Thanks to the perseverence of Egor Pavlenko and Paul Sauer in particular, we have now published this work in Molecular Cell: https://doi.org/10.1016/j.molcel.2024.08.025
We've got a lot of help from Linda Zirden and Juliane Renn from our lab, but also the groups of Karissa Sanbonmatsu, Robert Hänsel-Hertsch and Farnusch Kaschani. This work was supported by the fantastic SFB1430 (https://www.uni-due.de/crc1430/) and the CANTAR network, for which we are very grateful!

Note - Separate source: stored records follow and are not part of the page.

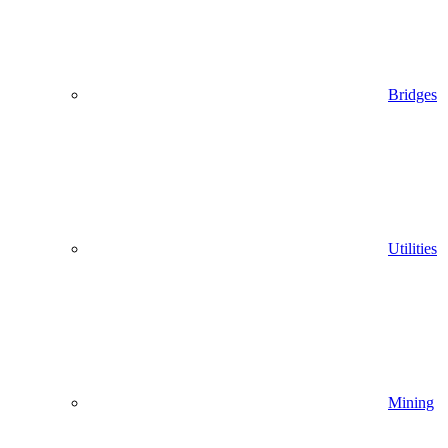
Bridges
Utilities
Mining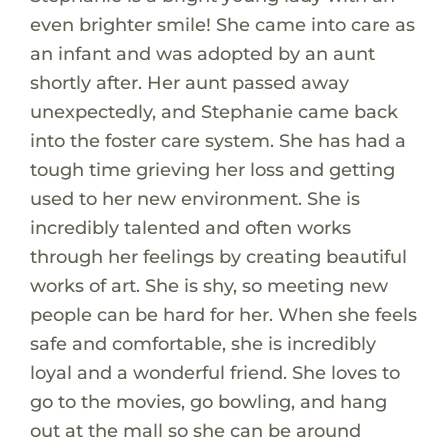
even brighter smile! She came into care as
an infant and was adopted by an aunt
shortly after. Her aunt passed away
unexpectedly, and Stephanie came back
into the foster care system. She has had a
tough time grieving her loss and getting
used to her new environment. She is
incredibly talented and often works
through her feelings by creating beautiful
works of art. She is shy, so meeting new
people can be hard for her. When she feels
safe and comfortable, she is incredibly
loyal and a wonderful friend. She loves to
go to the movies, go bowling, and hang
out at the mall so she can be around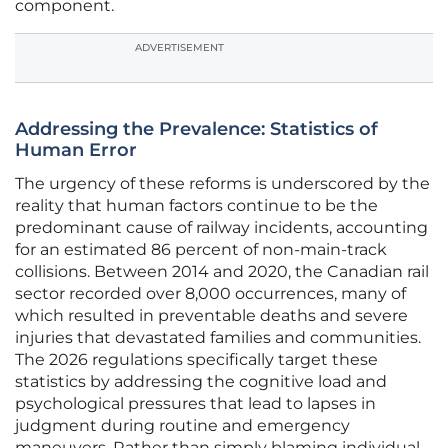
component.
ADVERTISEMENT
Addressing the Prevalence: Statistics of
Human Error
The urgency of these reforms is underscored by the
reality that human factors continue to be the
predominant cause of railway incidents, accounting
for an estimated 86 percent of non-main-track
collisions. Between 2014 and 2020, the Canadian rail
sector recorded over 8,000 occurrences, many of
which resulted in preventable deaths and severe
injuries that devastated families and communities.
The 2026 regulations specifically target these
statistics by addressing the cognitive load and
psychological pressures that lead to lapses in
judgment during routine and emergency
maneuvers. Rather than simply blaming individual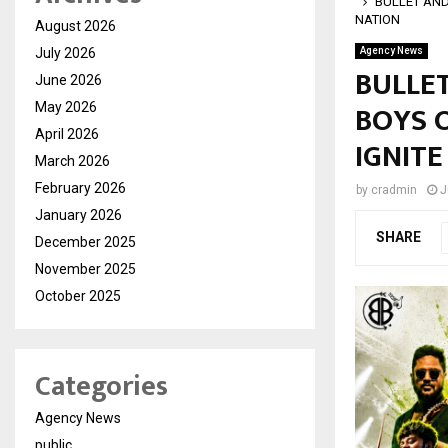
BULLET AND
NATION
August 2026
July 2026
Agency News
BULLE
June 2026
BOYS O
May 2026
April 2026
IGNITE
March 2026
February 2026
by
cradmin
J
January 2026
SHARE
December 2025
November 2025
October 2025
Categories
Agency News
public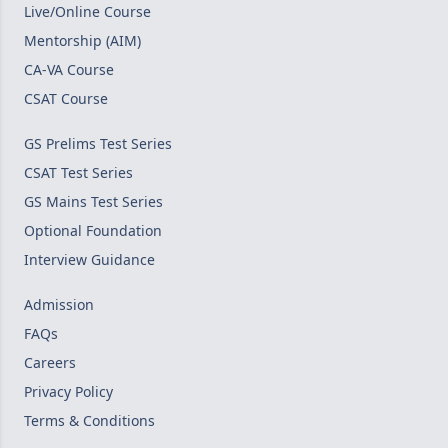
Live/Online Course
Mentorship (AIM)
CA-VA Course
CSAT Course
GS Prelims Test Series
CSAT Test Series
GS Mains Test Series
Optional Foundation
Interview Guidance
Admission
FAQs
Careers
Privacy Policy
Terms & Conditions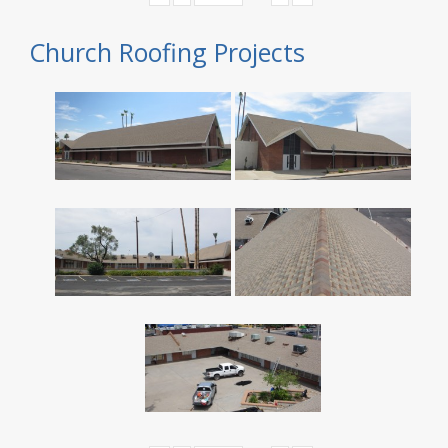
Church Roofing Projects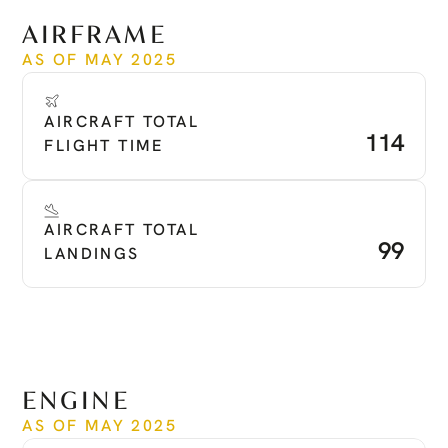
See more
AIRFRAME
AS OF MAY 2025
AIRCRAFT TOTAL 
114
FLIGHT TIME
AIRCRAFT TOTAL 
99
LANDINGS
ENGINE
AS OF MAY 2025
Time Since New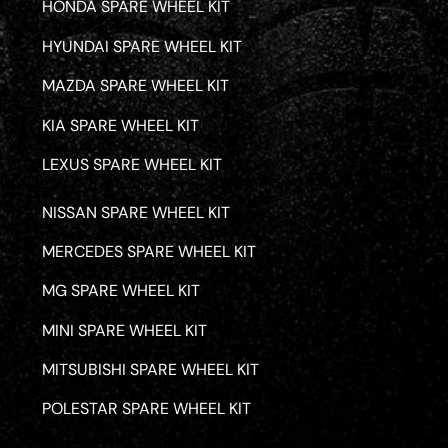
HONDA SPARE WHEEL KIT
HYUNDAI SPARE WHEEL KIT
MAZDA SPARE WHEEL KIT
KIA SPARE WHEEL KIT
LEXUS SPARE WHEEL KIT
NISSAN SPARE WHEEL KIT
MERCEDES SPARE WHEEL KIT
MG SPARE WHEEL KIT
MINI SPARE WHEEL KIT
MITSUBISHI SPARE WHEEL KIT
POLESTAR SPARE WHEEL KIT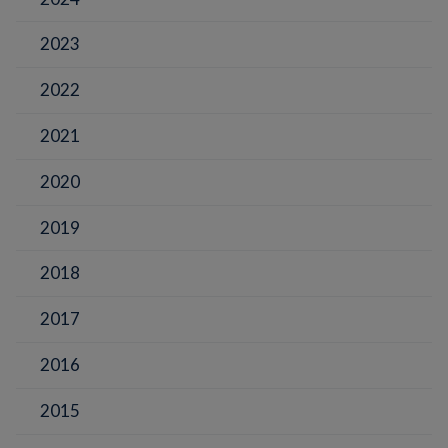
2023
2022
2021
2020
2019
2018
2017
2016
2015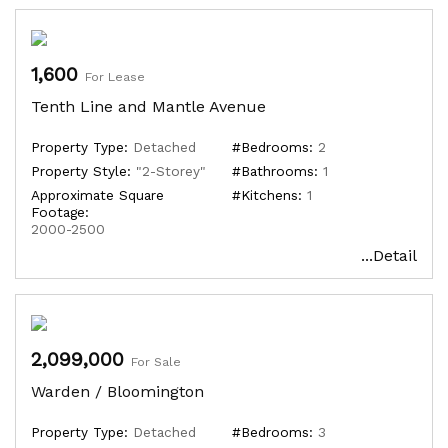
1,600
For Lease
Tenth Line and Mantle Avenue
Property Type:
Detached
#Bedrooms:
2
Property Style:
"2-Storey"
#Bathrooms:
1
Approximate Square
#Kitchens:
1
Footage:
2000-2500
...Detail
2,099,000
For Sale
Warden / Bloomington
Property Type:
Detached
#Bedrooms:
3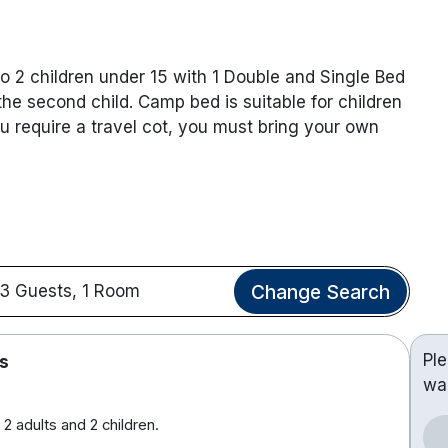
o 2 children under 15 with 1 Double and Single Bed
he second child. Camp bed is suitable for children
ou require a travel cot, you must bring your own
Change Search
3 Guests, 1 Room
Pl
s
wa
2 adults and 2 children.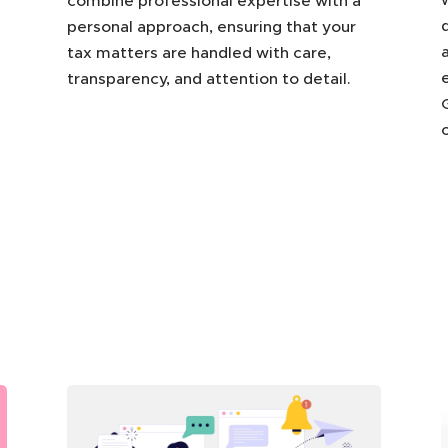
combine professional expertise with a
personal approach, ensuring that your
tax matters are handled with care,
transparency, and attention to detail.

Using #cryoEM, we found the chromatin regulator complex PRC2 to form dimers on chromatin. PRC2 dimerization had been shown before, e.g. by the Cech, Armache, Liu (UT Southwestern), and Kasinath Labs. However, the arrangement that we found is different in that one PRC2 complex serves as an allosteric activator for the other. As a substrate of its own methyltransferase activity, PRC2 auto-methylates a flexible loop (am-loop). We show that the trimethylated K510 of that loop utilizes the known binding site of the regulatory subunit EED of the partner PRC2 for its stimulation. This bypasses the need of other allosteric activators that are known to be required for efficient H3K27 trimethylation by PRC2. Our work provides an explanation for the stimulatory effect of PRC2 auto-methylation reported before, and showcases and intriguing regulatory mechanism caused by enzymatic self-targeting. It reinforces the central role of EED for PRC2 function. Allosteric activation by dimerization adds another layer of complexity to the diverse ways in which PRC2 is able to integrate regulatory cues from its chromatin environment. It will take many more studies to fully understand the implications of this context dependent function!